*Task to carry out*. In the records below, begin at the line that has "coffee cup: none" and stop after the line that has "toy train: present"; quote those lines verbatim and nothing more.

*Records supplied*.
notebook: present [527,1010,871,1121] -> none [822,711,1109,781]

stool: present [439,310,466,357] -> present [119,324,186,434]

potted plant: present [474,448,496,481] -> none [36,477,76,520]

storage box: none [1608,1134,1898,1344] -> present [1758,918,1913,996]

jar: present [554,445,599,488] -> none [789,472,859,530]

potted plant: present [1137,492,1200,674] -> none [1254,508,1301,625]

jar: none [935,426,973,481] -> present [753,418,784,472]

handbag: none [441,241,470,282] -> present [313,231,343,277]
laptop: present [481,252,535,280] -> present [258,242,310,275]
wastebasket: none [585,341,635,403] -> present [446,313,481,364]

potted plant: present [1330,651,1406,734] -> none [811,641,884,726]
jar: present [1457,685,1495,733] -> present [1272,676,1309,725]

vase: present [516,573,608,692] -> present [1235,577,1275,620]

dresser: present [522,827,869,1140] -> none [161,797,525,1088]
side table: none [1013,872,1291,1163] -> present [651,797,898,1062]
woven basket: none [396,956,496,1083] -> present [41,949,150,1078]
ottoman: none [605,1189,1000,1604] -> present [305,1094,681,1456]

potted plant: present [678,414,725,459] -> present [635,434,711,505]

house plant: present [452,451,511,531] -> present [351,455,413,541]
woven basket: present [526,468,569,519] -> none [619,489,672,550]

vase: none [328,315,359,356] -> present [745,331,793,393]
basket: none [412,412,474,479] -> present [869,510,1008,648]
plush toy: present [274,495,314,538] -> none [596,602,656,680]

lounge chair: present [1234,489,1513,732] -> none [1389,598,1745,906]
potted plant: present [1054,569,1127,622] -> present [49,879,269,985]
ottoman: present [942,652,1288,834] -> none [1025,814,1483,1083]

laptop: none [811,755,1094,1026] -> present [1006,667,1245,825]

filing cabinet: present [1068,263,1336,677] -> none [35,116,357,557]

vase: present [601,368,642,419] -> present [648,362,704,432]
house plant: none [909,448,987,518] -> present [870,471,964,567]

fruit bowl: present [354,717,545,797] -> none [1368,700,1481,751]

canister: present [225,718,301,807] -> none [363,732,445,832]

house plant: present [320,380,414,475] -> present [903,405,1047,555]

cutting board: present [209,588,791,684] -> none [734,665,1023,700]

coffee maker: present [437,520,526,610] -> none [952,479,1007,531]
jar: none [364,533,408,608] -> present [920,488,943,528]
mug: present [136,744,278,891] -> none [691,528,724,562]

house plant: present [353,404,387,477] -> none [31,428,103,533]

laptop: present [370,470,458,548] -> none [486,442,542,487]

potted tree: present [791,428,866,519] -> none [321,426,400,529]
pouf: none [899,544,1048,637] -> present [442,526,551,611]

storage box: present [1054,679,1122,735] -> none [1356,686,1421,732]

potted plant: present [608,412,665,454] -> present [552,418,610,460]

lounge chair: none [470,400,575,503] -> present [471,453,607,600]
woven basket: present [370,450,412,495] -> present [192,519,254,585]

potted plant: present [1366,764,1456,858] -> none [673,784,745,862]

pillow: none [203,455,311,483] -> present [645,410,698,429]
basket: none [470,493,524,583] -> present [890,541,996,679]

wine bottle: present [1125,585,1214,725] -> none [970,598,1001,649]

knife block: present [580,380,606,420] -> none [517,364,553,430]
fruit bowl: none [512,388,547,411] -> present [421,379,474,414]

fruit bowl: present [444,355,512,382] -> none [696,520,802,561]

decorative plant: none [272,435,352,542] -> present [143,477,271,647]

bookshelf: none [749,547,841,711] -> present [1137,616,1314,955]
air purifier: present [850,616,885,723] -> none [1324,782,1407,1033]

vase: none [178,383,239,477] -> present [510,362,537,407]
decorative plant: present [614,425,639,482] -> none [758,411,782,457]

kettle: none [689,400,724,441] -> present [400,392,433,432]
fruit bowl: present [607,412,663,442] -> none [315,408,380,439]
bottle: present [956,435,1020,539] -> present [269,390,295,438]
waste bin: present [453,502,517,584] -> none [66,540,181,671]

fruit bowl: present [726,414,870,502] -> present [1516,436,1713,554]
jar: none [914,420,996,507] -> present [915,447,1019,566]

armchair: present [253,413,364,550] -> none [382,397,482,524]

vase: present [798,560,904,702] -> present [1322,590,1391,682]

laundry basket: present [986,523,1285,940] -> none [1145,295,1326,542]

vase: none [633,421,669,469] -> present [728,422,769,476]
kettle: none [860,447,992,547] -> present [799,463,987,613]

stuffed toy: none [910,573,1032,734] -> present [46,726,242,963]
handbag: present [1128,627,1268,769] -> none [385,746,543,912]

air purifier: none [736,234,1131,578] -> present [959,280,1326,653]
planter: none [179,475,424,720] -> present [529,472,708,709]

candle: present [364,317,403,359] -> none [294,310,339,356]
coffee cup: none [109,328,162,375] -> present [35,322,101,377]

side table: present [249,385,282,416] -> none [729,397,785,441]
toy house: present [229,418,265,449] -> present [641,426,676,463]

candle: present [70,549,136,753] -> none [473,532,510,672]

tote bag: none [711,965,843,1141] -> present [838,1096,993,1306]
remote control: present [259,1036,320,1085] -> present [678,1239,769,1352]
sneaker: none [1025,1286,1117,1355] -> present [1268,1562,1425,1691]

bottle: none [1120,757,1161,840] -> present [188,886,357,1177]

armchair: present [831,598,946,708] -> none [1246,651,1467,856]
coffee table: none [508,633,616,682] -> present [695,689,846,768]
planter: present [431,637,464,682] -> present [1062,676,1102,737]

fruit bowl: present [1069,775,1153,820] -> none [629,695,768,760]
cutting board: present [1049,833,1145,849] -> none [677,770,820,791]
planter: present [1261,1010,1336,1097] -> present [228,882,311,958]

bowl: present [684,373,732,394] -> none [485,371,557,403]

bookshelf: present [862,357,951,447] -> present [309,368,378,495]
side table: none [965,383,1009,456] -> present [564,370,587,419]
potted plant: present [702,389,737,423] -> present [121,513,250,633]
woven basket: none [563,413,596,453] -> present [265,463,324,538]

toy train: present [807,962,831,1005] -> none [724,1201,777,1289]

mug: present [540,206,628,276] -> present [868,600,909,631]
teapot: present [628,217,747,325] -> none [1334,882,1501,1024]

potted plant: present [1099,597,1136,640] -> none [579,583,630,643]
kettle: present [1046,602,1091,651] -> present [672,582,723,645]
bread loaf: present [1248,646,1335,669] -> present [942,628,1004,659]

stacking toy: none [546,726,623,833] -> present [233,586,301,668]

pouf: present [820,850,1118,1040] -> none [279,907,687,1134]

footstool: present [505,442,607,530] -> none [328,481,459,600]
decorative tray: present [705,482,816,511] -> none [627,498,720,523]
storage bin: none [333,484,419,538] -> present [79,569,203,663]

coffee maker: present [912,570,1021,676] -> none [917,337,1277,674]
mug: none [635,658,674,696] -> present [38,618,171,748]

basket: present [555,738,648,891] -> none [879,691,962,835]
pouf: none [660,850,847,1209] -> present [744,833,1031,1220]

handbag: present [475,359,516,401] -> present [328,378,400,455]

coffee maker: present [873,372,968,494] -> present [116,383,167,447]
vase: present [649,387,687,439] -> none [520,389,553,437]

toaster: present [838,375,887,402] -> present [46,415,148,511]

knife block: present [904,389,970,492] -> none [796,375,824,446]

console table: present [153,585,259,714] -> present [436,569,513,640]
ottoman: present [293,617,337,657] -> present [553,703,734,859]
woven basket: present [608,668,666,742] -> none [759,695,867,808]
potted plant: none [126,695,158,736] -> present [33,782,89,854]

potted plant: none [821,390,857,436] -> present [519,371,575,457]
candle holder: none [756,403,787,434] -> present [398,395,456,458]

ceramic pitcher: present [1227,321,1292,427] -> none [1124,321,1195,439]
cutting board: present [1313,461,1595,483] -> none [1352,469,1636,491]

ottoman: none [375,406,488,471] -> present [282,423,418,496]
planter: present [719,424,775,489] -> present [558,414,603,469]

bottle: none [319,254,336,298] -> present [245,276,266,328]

*Solution to the exercise*.
coffee cup: none [109,328,162,375] -> present [35,322,101,377]

side table: present [249,385,282,416] -> none [729,397,785,441]
toy house: present [229,418,265,449] -> present [641,426,676,463]

candle: present [70,549,136,753] -> none [473,532,510,672]

tote bag: none [711,965,843,1141] -> present [838,1096,993,1306]
remote control: present [259,1036,320,1085] -> present [678,1239,769,1352]
sneaker: none [1025,1286,1117,1355] -> present [1268,1562,1425,1691]

bottle: none [1120,757,1161,840] -> present [188,886,357,1177]

armchair: present [831,598,946,708] -> none [1246,651,1467,856]
coffee table: none [508,633,616,682] -> present [695,689,846,768]
planter: present [431,637,464,682] -> present [1062,676,1102,737]

fruit bowl: present [1069,775,1153,820] -> none [629,695,768,760]
cutting board: present [1049,833,1145,849] -> none [677,770,820,791]
planter: present [1261,1010,1336,1097] -> present [228,882,311,958]

bowl: present [684,373,732,394] -> none [485,371,557,403]

bookshelf: present [862,357,951,447] -> present [309,368,378,495]
side table: none [965,383,1009,456] -> present [564,370,587,419]
potted plant: present [702,389,737,423] -> present [121,513,250,633]
woven basket: none [563,413,596,453] -> present [265,463,324,538]

toy train: present [807,962,831,1005] -> none [724,1201,777,1289]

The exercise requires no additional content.